LOS ANGELES, Cal., Dec. 18 -- Lieut. Pat O'Brien, one of the most daring and spectacular aviators in the British Royal Flying Corps during the war, ended his adventurous life in his room at the Alexandria Hotel here to-day because he had failed to become reconciled with his wife, a motion picture actress.
"With all my war record I am just like the rest of the people -- a little bit of clay. Only a coward would do what I am doing," he wrote shortly before he fired the shot that killed him.
After mentioning in endearing terms his wife, his mother and his sisters, the note reads:
"And may the One that answered my prayers when I was making my escape from Germany once more answer them, and bring trouble, sickness, disgrace and more bad luck than anyone else in the world has ever had and curse forever that awful woman that has broken our home and has taken you from me.
"She has caused this life of mine, that just a few minutes ago was so happy to go on that awful adventure of death."
Lieut. O'Brien had married less than a year ago Miss Virginia Elizabeth Allen of Washington. They came to Los Angeles last June. He was thirty years old.
Through a close friend, Mrs. Sarah Ottis of Springfield, Ill., Mrs. O'Brien expressed the opinion her husband had been mentally unbalanced and that he had planned to kill her had she responded to a telephone request to meet him.

> Record set
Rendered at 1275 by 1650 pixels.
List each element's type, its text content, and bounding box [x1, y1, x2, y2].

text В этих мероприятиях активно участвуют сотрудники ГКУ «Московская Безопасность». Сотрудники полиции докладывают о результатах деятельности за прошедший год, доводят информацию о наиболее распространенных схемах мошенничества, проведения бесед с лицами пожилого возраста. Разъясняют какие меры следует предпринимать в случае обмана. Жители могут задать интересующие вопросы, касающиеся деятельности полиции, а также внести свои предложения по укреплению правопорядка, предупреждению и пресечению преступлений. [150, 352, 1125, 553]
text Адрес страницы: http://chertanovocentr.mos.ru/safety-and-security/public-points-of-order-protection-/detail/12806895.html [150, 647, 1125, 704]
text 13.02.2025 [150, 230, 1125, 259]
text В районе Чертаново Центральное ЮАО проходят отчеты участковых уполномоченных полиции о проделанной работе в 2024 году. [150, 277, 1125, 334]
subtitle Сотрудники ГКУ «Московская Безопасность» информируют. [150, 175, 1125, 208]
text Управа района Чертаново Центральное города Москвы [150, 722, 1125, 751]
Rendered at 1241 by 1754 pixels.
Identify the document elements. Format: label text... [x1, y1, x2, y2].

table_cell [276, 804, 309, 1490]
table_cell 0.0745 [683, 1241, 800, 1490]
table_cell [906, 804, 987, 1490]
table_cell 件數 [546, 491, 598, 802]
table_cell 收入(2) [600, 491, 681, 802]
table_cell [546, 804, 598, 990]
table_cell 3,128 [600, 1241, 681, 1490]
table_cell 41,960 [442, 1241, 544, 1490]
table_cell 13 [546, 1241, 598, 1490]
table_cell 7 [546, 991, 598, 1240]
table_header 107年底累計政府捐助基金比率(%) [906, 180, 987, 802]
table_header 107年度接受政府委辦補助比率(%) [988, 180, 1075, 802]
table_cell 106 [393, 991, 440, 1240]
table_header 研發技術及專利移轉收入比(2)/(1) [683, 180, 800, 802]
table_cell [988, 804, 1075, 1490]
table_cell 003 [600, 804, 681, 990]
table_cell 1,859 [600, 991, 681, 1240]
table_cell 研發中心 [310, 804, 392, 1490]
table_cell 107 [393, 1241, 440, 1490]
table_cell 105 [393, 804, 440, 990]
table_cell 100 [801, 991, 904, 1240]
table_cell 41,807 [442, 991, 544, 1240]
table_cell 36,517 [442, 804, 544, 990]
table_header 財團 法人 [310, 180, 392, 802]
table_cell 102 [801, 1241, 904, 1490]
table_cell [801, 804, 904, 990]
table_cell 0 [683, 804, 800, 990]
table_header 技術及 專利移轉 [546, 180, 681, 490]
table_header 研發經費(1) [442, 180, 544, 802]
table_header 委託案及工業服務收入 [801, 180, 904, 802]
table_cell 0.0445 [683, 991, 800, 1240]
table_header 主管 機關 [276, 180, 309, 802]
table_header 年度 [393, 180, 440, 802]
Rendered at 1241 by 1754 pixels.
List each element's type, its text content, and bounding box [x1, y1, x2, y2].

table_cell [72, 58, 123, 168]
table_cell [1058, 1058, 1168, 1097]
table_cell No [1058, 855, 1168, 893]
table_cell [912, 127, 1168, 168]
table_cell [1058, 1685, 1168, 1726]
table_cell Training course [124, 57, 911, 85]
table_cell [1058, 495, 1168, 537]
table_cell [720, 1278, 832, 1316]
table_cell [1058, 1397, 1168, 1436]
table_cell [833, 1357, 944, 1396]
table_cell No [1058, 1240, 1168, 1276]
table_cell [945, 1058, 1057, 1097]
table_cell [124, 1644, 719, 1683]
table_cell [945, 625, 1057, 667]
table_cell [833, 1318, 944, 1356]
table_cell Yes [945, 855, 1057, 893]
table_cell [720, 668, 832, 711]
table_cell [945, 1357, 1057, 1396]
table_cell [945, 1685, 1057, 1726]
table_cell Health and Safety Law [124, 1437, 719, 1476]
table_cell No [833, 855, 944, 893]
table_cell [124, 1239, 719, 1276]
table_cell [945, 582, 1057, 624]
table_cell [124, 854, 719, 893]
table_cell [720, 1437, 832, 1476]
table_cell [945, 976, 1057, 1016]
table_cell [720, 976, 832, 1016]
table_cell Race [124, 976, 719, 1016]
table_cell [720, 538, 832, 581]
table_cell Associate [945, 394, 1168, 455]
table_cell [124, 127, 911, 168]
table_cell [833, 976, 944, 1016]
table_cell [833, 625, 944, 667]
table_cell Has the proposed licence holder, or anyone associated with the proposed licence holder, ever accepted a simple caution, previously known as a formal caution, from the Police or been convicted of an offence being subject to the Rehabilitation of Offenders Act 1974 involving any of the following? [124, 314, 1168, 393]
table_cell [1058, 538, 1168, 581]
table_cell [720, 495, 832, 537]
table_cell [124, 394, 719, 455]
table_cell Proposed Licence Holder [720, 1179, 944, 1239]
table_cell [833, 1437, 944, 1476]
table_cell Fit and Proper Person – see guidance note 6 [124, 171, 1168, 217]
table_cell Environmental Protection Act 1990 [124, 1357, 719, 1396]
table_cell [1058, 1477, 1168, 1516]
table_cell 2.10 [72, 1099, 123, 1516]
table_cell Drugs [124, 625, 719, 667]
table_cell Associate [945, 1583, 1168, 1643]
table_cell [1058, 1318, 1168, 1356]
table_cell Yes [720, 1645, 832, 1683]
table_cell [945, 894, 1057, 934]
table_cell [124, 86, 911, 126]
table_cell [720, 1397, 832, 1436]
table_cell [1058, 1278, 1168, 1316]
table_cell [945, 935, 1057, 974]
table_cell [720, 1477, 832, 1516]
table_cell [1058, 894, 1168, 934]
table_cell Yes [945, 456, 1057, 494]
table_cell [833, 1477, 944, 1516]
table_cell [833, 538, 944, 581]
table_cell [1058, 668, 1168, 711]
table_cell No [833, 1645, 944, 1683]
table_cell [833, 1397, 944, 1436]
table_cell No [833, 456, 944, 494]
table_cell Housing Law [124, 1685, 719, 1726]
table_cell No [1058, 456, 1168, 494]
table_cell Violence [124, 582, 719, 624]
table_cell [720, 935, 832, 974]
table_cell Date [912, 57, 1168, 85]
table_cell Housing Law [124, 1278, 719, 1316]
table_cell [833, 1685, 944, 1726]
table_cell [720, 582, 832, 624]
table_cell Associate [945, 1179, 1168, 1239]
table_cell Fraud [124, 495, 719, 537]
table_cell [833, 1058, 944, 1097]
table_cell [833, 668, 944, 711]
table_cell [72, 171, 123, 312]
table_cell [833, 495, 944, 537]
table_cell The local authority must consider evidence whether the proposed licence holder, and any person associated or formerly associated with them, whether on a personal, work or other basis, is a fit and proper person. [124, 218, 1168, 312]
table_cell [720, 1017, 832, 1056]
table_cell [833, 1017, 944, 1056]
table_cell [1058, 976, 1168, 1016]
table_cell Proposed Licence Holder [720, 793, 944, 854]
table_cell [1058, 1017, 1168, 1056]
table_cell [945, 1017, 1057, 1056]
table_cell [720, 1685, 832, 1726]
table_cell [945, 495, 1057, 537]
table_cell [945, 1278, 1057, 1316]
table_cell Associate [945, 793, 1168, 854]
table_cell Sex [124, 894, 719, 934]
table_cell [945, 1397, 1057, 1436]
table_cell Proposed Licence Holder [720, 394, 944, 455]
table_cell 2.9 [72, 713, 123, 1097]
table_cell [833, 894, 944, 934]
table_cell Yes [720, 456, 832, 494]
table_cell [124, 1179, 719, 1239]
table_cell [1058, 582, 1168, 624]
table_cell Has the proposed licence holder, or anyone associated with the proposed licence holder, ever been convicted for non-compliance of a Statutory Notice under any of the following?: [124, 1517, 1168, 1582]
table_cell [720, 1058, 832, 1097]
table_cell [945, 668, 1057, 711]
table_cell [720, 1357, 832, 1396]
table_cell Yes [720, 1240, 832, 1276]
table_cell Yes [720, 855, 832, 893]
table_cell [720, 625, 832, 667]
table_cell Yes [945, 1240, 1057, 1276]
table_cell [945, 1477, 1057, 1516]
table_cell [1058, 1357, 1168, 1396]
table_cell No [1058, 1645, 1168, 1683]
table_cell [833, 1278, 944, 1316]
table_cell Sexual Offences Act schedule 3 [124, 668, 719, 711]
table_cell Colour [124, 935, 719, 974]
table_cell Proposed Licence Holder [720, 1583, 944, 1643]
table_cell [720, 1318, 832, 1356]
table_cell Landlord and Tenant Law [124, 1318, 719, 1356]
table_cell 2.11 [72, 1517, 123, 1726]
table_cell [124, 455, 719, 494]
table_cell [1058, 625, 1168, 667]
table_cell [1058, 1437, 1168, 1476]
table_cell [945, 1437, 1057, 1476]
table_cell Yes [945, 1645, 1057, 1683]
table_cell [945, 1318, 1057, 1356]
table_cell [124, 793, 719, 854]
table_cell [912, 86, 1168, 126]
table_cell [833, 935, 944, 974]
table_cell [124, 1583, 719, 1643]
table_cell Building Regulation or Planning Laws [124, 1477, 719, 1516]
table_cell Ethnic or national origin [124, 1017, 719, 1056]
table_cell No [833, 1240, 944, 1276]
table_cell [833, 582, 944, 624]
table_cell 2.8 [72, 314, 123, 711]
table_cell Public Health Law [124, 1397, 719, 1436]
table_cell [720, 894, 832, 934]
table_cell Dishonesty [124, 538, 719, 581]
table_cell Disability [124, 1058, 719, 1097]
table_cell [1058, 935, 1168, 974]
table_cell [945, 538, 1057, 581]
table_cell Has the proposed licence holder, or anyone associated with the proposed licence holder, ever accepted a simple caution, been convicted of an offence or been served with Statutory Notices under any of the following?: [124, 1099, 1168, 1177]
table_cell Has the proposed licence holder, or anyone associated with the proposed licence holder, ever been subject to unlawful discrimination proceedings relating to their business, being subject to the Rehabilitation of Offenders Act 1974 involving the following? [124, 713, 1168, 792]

> Aim
Extend the report on Lieut. Pat O'Brien's death, picking up after its final sentence. The data has no connection to the report on Lieut. Pat O'Brien's death.

> Response
Mrs. Ottis, it developed later, was the woman mentioned in the message O'Brien addressed to his wife as having interfered in their family affairs. Mrs. O'Brien declared Mrs. Ottis never had interfered between her husband and herself.
"Mrs. Ottis has been more of a mother to me than anything else," said she. "Last Tuesday, after Mr. O'Brien had given way in a fit of temper, in which he broke my finger, I left our home and engaged a room at a hotel. Mrs. Ottis joined me at my request. She had nothing to do with my leaving home. I simply decided I could no longer live with my husband.
Mrs. O'Brien was a bride of a few months. She declined to give her former name or any facts concerning herself and was secluded under a physician's care. Friends of O'Brien said his wife was formerly a newspaper woman in Washington, where he met her, and that she wrote under the name of "Virginia Dale" or "Virginia Durn. While O'Brien was engaged in motion picture work here last summer his wife did some studio work, but she was said to be unemployed at present.
Lieut. O'Brien, a native Californian, has seen service in five wars. He was a member of an aero squadron Texas when the war broke out, and early in the conflict enlisted in Canada. His most spectacular of a number of exploits that gained him a wide reputation for his daring was when he fell several thousand feet behind the German lines with a bullet in his throat after a battle with a German flyer.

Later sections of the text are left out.